You will probably get a decent 2nd cutting around September 15th.

Ralph


----------



## David in Georgia (Aug 30, 2009)

Sounds like a very bad deal to me. You'll have manure in your hay and then people will complain and the word will spread like wildfire. Around here people ask all the time about doing a 50/50 split but it's not worth it even when you get 2/3 here. No one fertilizes, limes or sprays so it's always full of junk. If it were me I'd do it this first cut and then inform them that it's not worth while. Either way it goes I wish you luck.


----------



## JDSafeman (May 10, 2010)

I feel your pain. I do a couple of fields on halves. Coastal bermuda, 3 to 4 round bales per acre. (5 x 5 bales) It is a good deal for both of us.

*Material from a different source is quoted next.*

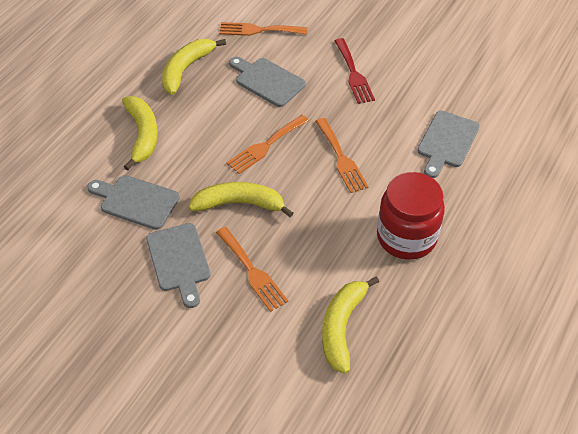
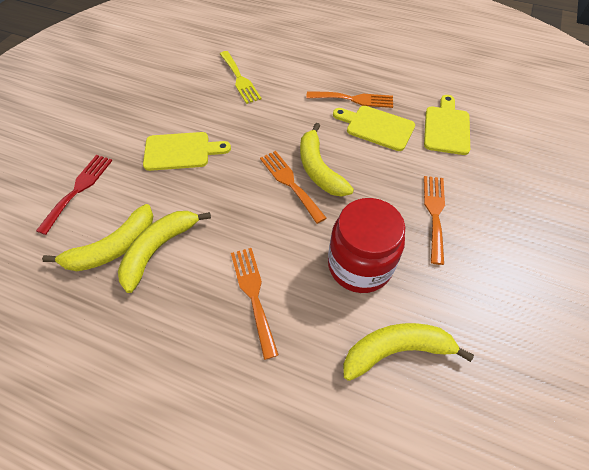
grey cutting board: [87,175,180,230] [146,223,211,308] [229,57,306,107] [417,111,480,178] = 4 -> none = 0
yellow cutting board: none = 0 -> [143,132,231,171] [333,106,415,151] [424,95,470,155] = 3
yellow fork: none = 0 -> [220,51,261,104] = 1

But... I recently did a "favor for a friend of a friend", 35 acres of rough ground and poor grass. Less than 1 bale per acre. Not only did I lose money but the "friend of the friend" complained that the last people who baled it made more bales.

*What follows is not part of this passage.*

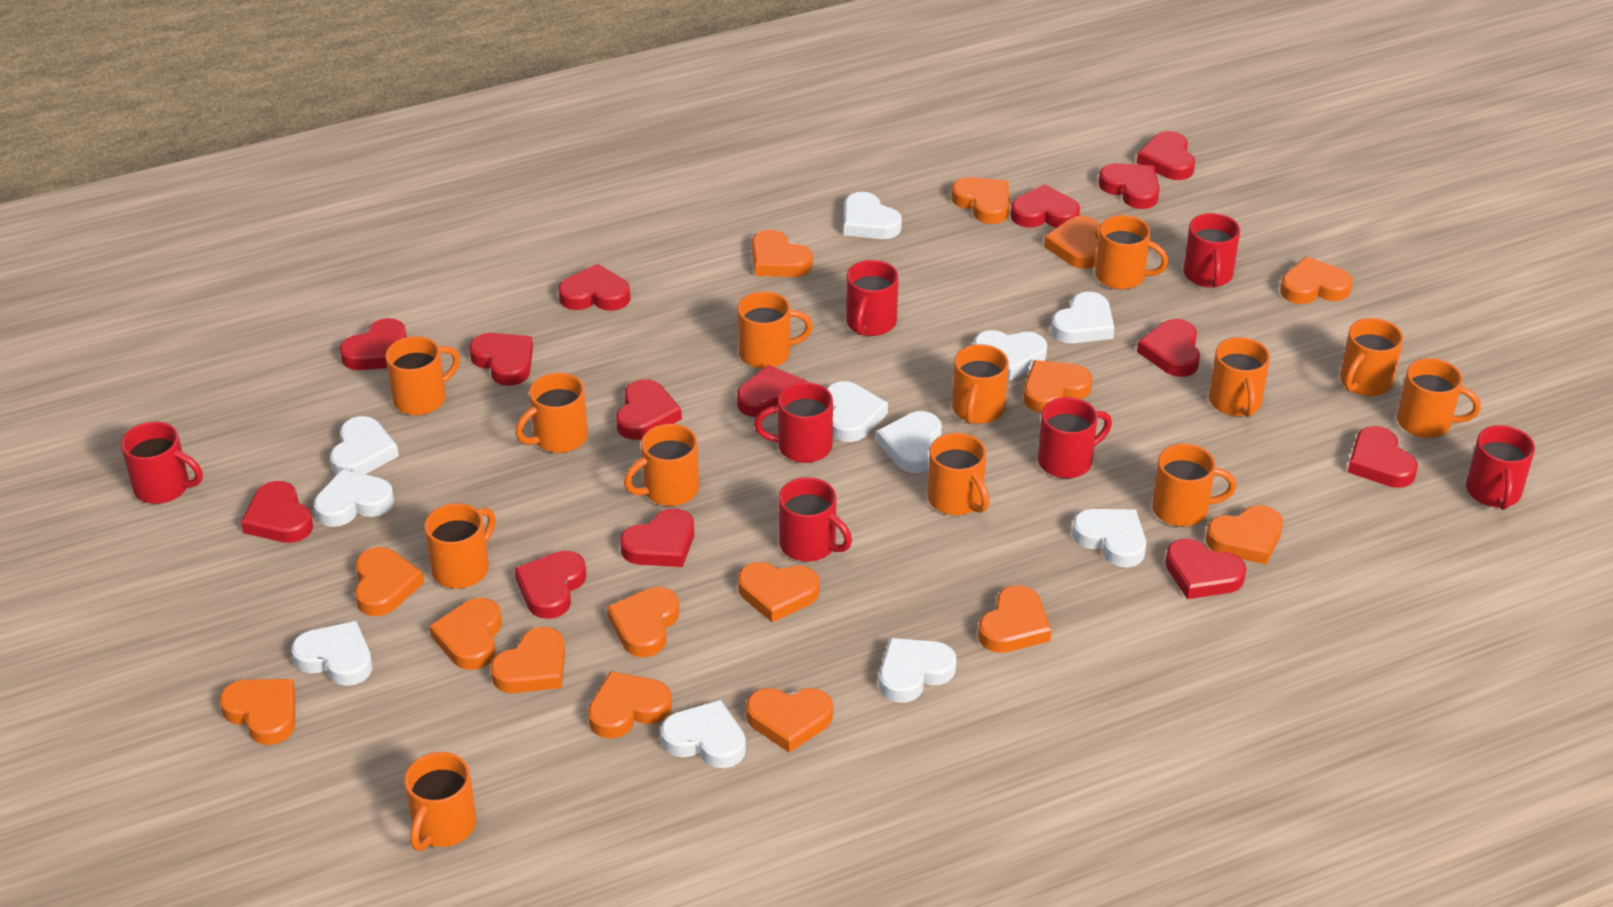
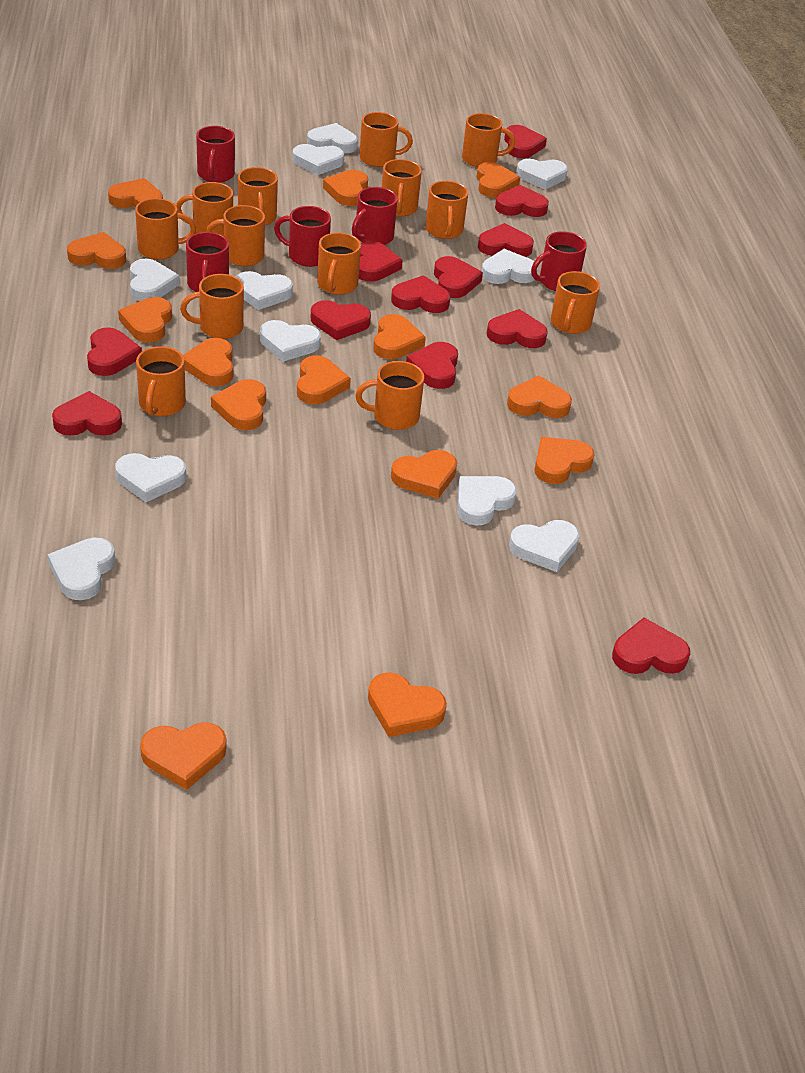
orange heart: [219,679,295,745] [355,547,424,616] [429,598,502,670] [490,627,565,693] [588,671,672,739] [607,587,679,657] [738,562,819,622] [746,688,833,753] [752,230,813,277] [951,177,1010,224] [978,585,1052,653] [1024,360,1092,413] [1044,216,1100,269] [1206,505,1283,565] [1280,256,1353,304] = 15 -> [67,232,126,269] [108,178,163,208] [118,297,172,343] [140,722,227,790] [183,338,233,386] [211,379,266,430] [297,355,351,404] [323,170,368,206] [368,672,447,737] [373,314,426,359] [391,450,457,499] [476,162,520,198] [507,375,572,418] [534,437,595,484] = 14
red heart: [241,481,313,543] [339,318,407,370] [469,333,533,386] [514,551,587,619] [558,264,630,311] [616,379,682,440] [620,508,694,567] [737,365,807,417] [1011,184,1080,228] [1099,163,1160,209] [1137,131,1195,180] [1137,319,1200,377] [1165,538,1246,599] [1348,426,1418,488] = 14 -> [52,391,122,436] [87,327,142,376] [310,300,371,340] [359,241,403,282] [391,275,450,313] [406,342,458,389] [434,256,483,298] [478,223,534,257] [487,309,548,348] [495,185,549,217] [504,125,547,158] [612,618,690,674] = 12
red mug: [121,422,203,504] [754,382,833,463] [778,477,852,562] [846,260,899,336] [1038,397,1112,478] [1183,213,1240,288] [1466,425,1535,510] = 7 -> [186,232,229,292] [196,126,235,183] [274,206,331,267] [352,187,398,245] [531,231,587,291] = 5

The field was so rough I broke my rake.
I will not be doing that field again.

If you have committed to do it, then stick to your word. Otherwise find a nice way to back out.

I know some people who bale anything. Horse manure in it may cause problems as mentioned.


----------



## Vol (Jul 5, 2009)

[quote name='rjmoses']If it's being used as horse pasture, you could end up with piles of manure in your bales.

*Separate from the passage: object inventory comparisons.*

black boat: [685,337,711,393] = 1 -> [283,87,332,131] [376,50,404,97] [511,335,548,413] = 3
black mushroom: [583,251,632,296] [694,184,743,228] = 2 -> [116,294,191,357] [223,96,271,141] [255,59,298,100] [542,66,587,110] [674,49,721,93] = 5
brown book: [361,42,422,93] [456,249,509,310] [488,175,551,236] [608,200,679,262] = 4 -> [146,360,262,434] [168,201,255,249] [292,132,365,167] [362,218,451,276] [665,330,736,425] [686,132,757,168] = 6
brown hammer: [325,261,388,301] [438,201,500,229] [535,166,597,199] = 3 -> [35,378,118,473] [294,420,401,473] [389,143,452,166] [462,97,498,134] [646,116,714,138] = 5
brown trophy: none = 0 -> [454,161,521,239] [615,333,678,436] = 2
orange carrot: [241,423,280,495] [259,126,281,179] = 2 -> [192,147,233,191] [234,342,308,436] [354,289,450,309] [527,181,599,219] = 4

If you have a tedder it will remedy 95% of the horse manure. The dry manure will scatter to the ground very finely. The wetter will outweigh the grass hay and go straight to the bottom(ground).









Regards, Mike


----------



## NDVA HAYMAN (Nov 24, 2009)

I think your deal can be ok if handled right. Like VOL said, I would run a tedder thru it to disperse the manure and roll it up. In between cuttings, I would pull a pasture drag over it to break up the piles. Hopefully you will be able to get 2 more good cuttings of quality hay of this land. The split is not a bad one if the hay has some quality. Mike


----------



## mlappin (Jun 25, 2009)

On shares I get 2/3's, custom rate is $12.50/acre for mowing, $5/acre for tedding (each time if more than one pass is required), $5/acre for raking, $8 a bale for round baling.


----------



## blueriver (Oct 19, 2009)

Creekside Quarters said:


> Think we may of gotten into a bad deal.
> 
> Heres the situation:
> 
> ...


So, how did this work out for You? I have one 40 acre on 50/50 he does the lime and the fertilzer per soil test. I have another 35 acres on 60/40 the land owner covers 40% of the lime and fertilizer per soil test ... One 25 acre field he wants nothing to do with expenses so I am 70/30 on that one ... and the others I get all the hay Just to keep the places cleaned up.


----------